» Quoted passage
EX-99.1 3 atha-ex99_1.htm EX-99.1 EX-99.1

Exhibit 99.1

img247042425_0.jpg 

 

Athira Pharma Reports Full Year 2023 Financial Results and Pipeline and Business Updates

 

Enrollment completed in Phase 2/3 LIFT-AD clinical trial of fosgonimeton as a potential treatment for mild-to-moderate Alzheimer’s disease; topline data expected in second half of 2024

On track to initiate first-in-human studies of ATH-1105 for the treatment of amyotrophic lateral sclerosis in first half of 2024

 

Strong balance sheet to support innovative pipeline through key inflection points

 

BOTHELL, Wash., February 22, 2024 – Athira Pharma, Inc. (NASDAQ: ATHA), a late clinical-stage biopharmaceutical company focused on developing small molecules to restore neuronal health and slow neurodegeneration, today reported financial results for the year ended December 31, 2023, and reviewed recent pipeline and business updates.

 

“We’ve made important progress in our pursuit to advance potential new treatment options for neurodegenerative diseases. Importantly, in January, we announced completing enrollment in our Phase 2/3 LIFT-AD clinical trial, which is evaluating fosgonimeton in approximately 315 patients with mild-to-moderate Alzheimer’s disease,” stated Mark Litton, Ph.D., President and Chief Executive Officer of Athira. “We are encouraged by results shown to date, which we believe support fosgonimeton’s potential to deliver a first-in-class therapy to Alzheimer’s disease patients and expect to report topline data from LIFT-AD in the second half of 2024. Additionally, we are excited to advance ATH-1105 for the potential treatment of ALS and remain on-track to initiate the first-in-human study in the first half of 2024. We ended 2023 with a strong balance sheet that we believe will support the ongoing advancement of our pipeline, including fosgonimeton and ATH-1105, through key inflection points.”

 

Recent Highlights

Pipeline

In February 2024, the Company announced publication of research highlighting the neuroprotective and anti-inflammatory effects of ATH-1105 in preclinical models of amyotrophic lateral sclerosis (ALS) in the peer-reviewed journal, Frontiers in Neuroscience. The original research article is titled: “ATH-1105, a small-molecule positive modulator of the neurotrophic HGF system, is neuroprotective, preserves neuromotor function, and extends survival in preclinical models of ALS.”
In January 2024, the Company completed enrollment in the Phase 2/3 LIFT-AD clinical trial of fosgonimeton as a potential treatment for mild-to-moderate Alzheimer’s disease (AD). The Phase 2/3 LIFT-AD clinical trial enrolled approximately 315 patients.

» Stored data
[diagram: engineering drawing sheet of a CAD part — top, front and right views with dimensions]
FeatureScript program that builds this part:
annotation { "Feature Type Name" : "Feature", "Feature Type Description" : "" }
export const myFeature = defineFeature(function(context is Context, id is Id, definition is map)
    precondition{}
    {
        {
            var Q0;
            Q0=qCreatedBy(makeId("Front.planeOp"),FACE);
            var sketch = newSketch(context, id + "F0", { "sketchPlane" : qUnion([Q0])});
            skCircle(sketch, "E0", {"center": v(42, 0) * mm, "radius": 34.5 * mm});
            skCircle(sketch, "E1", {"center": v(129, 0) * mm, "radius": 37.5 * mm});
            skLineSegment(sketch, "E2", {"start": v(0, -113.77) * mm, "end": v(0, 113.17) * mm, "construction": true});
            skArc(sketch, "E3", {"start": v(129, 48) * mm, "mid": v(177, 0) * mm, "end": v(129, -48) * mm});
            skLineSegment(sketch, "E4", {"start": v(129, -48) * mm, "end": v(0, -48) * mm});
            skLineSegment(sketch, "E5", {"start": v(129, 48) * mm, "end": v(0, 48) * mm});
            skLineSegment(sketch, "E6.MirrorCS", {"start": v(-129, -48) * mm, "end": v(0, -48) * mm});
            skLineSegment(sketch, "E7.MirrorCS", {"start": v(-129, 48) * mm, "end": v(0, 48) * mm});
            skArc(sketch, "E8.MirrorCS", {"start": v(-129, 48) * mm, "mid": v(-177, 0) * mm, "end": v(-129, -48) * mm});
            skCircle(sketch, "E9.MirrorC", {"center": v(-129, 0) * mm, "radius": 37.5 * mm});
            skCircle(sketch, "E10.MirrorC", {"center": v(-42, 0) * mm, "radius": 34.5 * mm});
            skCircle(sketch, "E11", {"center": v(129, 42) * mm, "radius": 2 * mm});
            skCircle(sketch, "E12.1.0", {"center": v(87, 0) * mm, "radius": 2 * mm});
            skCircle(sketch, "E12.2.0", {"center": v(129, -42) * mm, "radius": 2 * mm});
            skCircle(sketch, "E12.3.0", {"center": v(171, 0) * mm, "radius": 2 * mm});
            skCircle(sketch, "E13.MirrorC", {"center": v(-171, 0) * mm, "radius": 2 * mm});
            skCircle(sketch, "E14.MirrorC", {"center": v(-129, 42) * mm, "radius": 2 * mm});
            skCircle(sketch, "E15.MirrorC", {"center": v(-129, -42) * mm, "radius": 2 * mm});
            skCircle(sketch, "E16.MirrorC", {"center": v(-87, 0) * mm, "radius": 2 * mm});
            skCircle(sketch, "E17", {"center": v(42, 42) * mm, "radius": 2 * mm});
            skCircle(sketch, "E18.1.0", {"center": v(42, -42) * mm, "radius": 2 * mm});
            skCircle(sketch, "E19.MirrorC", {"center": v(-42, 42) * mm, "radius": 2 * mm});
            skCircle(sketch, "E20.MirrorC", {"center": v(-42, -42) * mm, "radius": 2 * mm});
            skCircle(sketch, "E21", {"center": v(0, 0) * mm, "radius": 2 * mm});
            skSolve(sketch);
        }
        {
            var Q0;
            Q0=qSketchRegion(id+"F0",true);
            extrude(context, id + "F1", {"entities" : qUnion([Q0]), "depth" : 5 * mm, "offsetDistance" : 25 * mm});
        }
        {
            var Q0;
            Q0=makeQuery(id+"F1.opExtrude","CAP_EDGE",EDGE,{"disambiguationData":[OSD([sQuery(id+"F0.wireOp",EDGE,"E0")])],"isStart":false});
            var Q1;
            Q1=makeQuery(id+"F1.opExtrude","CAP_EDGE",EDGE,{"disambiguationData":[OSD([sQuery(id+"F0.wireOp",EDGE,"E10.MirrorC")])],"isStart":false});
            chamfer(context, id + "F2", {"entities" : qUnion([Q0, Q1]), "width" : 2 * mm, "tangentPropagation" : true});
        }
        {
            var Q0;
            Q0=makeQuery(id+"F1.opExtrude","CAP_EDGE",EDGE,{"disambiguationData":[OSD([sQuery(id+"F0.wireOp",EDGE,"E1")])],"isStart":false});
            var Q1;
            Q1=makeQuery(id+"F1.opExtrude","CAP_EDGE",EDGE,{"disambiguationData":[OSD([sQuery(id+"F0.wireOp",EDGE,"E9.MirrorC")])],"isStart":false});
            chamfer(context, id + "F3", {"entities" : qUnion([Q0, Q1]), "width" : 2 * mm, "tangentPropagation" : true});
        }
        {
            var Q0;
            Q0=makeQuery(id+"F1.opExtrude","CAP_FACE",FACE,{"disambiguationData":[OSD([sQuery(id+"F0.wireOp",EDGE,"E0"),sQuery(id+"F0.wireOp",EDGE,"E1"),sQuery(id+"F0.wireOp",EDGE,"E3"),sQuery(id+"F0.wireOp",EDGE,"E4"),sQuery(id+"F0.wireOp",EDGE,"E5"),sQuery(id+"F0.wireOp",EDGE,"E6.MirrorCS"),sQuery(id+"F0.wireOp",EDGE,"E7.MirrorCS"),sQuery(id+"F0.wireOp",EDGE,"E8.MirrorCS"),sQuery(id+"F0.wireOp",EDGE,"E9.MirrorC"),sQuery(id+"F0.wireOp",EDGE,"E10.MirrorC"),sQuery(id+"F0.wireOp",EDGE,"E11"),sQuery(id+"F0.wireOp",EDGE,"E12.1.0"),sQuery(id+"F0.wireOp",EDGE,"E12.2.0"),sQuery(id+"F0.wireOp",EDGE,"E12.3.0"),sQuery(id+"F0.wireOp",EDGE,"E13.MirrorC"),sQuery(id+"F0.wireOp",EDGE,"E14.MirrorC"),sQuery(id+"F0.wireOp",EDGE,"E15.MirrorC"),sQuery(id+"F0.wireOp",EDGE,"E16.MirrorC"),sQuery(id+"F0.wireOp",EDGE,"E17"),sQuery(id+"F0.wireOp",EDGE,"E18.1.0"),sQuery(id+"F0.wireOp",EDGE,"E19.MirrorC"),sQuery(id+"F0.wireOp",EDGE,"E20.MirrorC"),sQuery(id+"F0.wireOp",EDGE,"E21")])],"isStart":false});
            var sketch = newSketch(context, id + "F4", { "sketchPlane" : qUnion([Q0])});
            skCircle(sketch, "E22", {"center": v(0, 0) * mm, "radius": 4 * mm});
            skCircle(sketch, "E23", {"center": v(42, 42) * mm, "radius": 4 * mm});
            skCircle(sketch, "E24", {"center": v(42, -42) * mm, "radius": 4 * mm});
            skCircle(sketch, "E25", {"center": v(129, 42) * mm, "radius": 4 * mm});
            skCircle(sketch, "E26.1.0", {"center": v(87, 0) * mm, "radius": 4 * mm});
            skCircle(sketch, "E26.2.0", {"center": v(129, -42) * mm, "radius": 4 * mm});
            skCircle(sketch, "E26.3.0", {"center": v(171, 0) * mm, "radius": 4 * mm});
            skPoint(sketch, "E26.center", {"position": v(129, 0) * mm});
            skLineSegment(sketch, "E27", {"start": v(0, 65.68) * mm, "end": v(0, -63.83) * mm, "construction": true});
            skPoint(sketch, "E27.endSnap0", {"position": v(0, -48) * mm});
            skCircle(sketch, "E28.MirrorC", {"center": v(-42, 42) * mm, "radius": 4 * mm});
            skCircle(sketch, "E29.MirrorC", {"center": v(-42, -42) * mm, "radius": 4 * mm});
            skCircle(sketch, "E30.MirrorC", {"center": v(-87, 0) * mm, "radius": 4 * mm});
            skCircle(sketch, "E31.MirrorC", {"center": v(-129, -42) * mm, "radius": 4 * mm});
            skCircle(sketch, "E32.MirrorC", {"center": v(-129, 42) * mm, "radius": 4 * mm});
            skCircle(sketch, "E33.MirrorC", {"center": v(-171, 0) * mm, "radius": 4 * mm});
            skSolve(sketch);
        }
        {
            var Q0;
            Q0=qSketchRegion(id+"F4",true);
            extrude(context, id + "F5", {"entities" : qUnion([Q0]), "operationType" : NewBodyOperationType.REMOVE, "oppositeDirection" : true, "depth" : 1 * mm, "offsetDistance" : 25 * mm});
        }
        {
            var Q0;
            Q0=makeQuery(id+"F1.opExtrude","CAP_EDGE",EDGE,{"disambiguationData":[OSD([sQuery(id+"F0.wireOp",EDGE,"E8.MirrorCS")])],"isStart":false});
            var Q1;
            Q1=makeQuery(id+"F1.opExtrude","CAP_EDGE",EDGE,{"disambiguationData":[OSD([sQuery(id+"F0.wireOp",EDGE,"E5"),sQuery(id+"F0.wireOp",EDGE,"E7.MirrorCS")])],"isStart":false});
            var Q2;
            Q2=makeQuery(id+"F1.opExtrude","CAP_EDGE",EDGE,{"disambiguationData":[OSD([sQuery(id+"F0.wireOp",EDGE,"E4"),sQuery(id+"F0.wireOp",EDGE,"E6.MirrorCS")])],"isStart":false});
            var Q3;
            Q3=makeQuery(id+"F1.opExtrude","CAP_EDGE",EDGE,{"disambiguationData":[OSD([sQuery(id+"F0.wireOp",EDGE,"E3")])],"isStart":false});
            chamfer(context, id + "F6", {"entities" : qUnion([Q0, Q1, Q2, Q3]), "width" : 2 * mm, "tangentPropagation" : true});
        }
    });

» Explore the material
(a) Translate this sentence from the Athira Pharma press release into Spanish: "The Phase 2/3 LIFT-AD clinical trial enrolled approximately 315 patients."
(b) Output the part of the Athira Pharma press release between "BOTHELL, Wash., February" and "and business updates.", inclusive.
The data is separate material from the press release.

» Task-by-task solutions
(a) El ensayo clínico de fase 2/3 LIFT-AD inscribió aproximadamente a 315 pacientes.

(b)
BOTHELL, Wash., February 22, 2024 – Athira Pharma, Inc. (NASDAQ: ATHA), a late clinical-stage biopharmaceutical company focused on developing small molecules to restore neuronal health and slow neurodegeneration, today reported financial results for the year ended December 31, 2023, and reviewed recent pipeline and business updates.